» **Required work**
Output exactly the lines below, starting with the line that has "Complete a circle in about three days" and going on through the line that has "Water conservation", both included, and no other lines.

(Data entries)
################

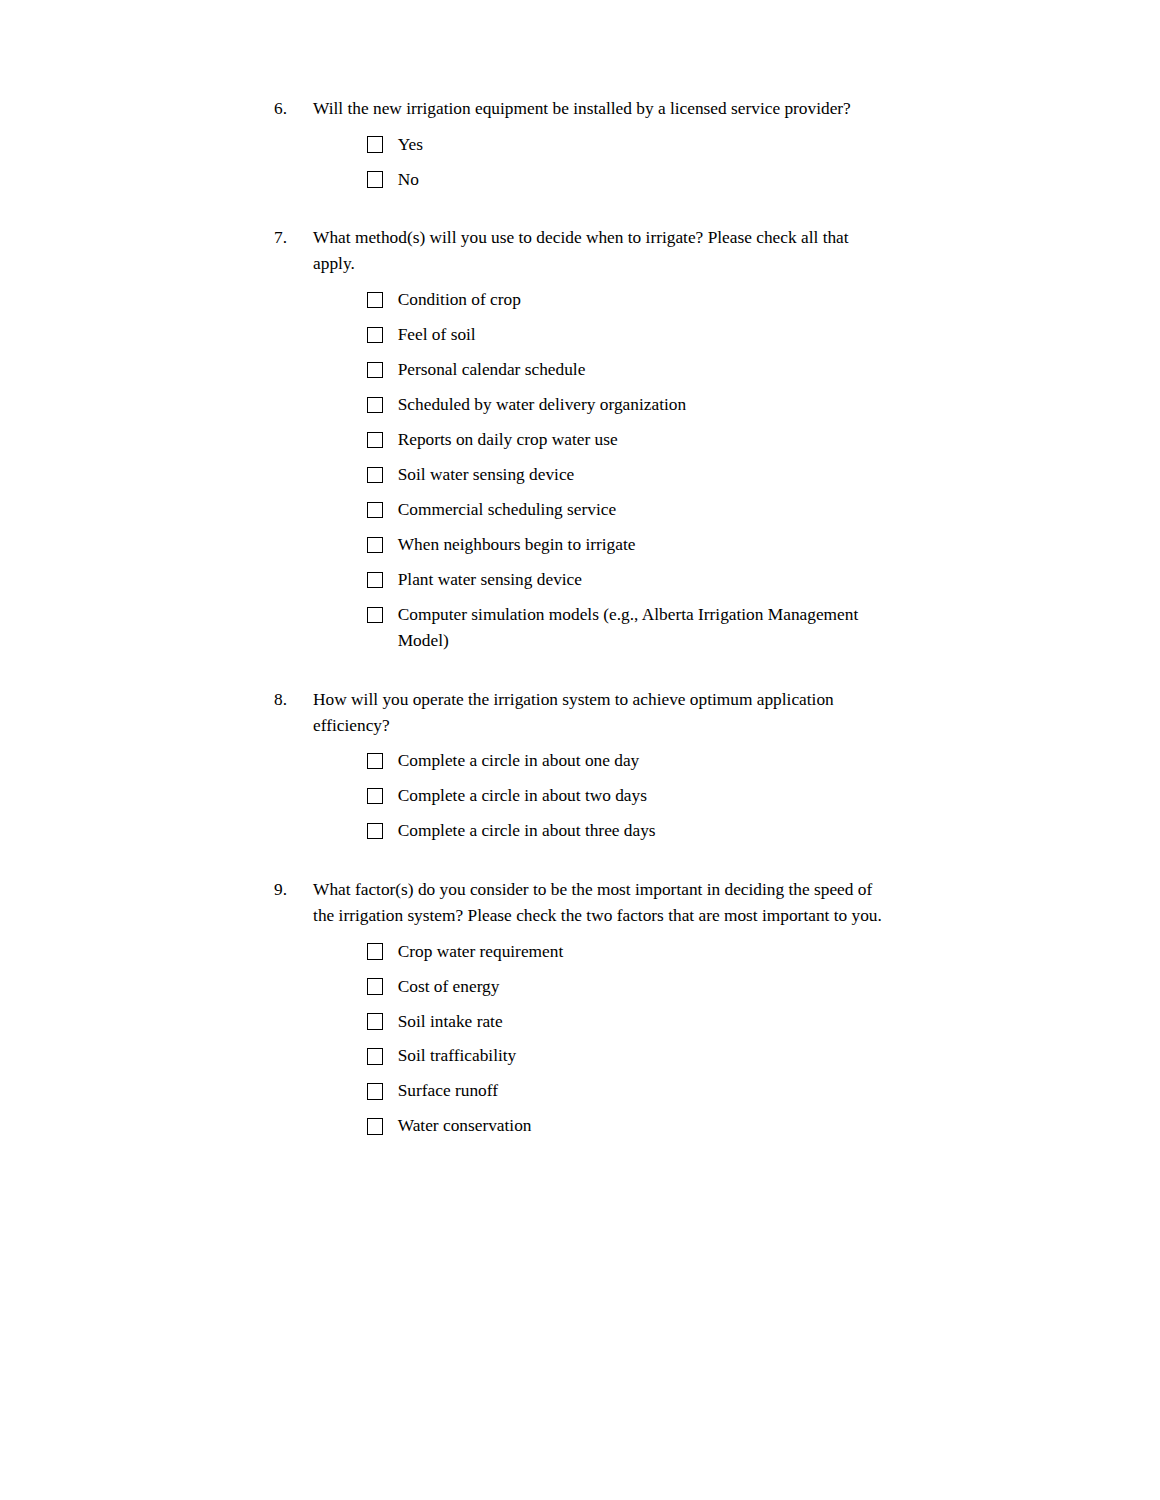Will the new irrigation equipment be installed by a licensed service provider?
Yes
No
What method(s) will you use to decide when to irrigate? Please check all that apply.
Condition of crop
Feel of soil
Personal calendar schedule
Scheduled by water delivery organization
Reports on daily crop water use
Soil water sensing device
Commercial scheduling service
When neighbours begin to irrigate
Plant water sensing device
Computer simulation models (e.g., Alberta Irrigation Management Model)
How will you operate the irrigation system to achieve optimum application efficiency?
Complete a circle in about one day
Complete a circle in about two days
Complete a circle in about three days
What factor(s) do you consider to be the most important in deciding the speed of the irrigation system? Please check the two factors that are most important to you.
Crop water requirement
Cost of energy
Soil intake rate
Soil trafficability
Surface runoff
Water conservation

################

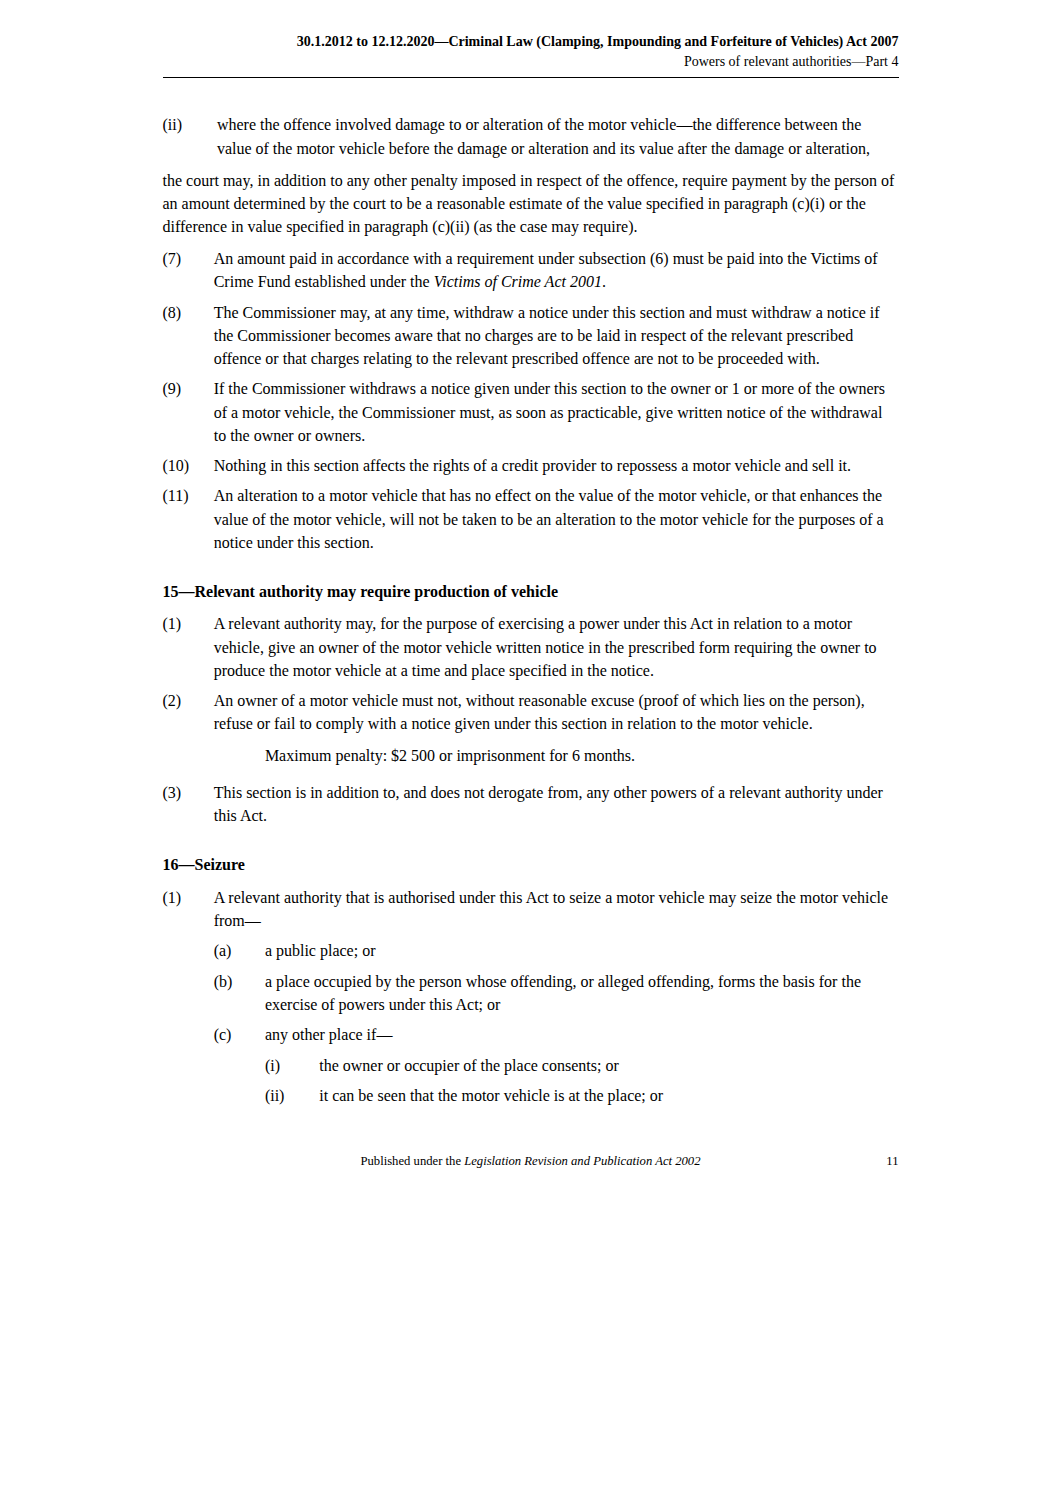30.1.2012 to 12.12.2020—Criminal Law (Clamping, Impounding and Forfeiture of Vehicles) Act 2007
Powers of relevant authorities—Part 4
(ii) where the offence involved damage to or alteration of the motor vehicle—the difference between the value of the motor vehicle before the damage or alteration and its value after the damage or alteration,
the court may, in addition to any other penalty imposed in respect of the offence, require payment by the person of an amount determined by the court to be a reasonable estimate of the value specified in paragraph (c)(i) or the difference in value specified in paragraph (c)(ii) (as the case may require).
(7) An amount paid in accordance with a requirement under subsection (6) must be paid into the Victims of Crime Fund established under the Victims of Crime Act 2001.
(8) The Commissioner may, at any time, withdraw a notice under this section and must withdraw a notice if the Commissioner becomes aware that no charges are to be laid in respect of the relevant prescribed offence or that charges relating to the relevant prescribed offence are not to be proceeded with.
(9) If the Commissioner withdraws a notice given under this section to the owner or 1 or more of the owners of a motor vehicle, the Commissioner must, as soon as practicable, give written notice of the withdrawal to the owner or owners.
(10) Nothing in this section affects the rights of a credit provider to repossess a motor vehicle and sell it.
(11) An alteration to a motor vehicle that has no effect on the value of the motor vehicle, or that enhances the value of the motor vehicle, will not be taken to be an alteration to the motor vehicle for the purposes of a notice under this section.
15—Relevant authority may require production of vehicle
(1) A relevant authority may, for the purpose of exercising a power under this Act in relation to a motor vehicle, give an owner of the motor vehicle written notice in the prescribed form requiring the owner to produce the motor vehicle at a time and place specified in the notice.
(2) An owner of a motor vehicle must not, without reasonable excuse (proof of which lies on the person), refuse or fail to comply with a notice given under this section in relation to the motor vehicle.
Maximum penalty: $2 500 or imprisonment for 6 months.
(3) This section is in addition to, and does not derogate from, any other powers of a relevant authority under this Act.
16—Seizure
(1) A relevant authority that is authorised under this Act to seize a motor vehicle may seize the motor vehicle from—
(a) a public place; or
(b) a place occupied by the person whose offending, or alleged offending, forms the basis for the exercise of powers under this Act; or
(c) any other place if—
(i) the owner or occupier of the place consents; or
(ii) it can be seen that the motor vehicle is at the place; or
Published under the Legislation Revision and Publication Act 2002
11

################

» **Written reply**
Complete a circle in about three days
What factor(s) do you consider to be the most important in deciding the speed of the irrigation system? Please check the two factors that are most important to you.
Crop water requirement
Cost of energy
Soil intake rate
Soil trafficability
Surface runoff
Water conservation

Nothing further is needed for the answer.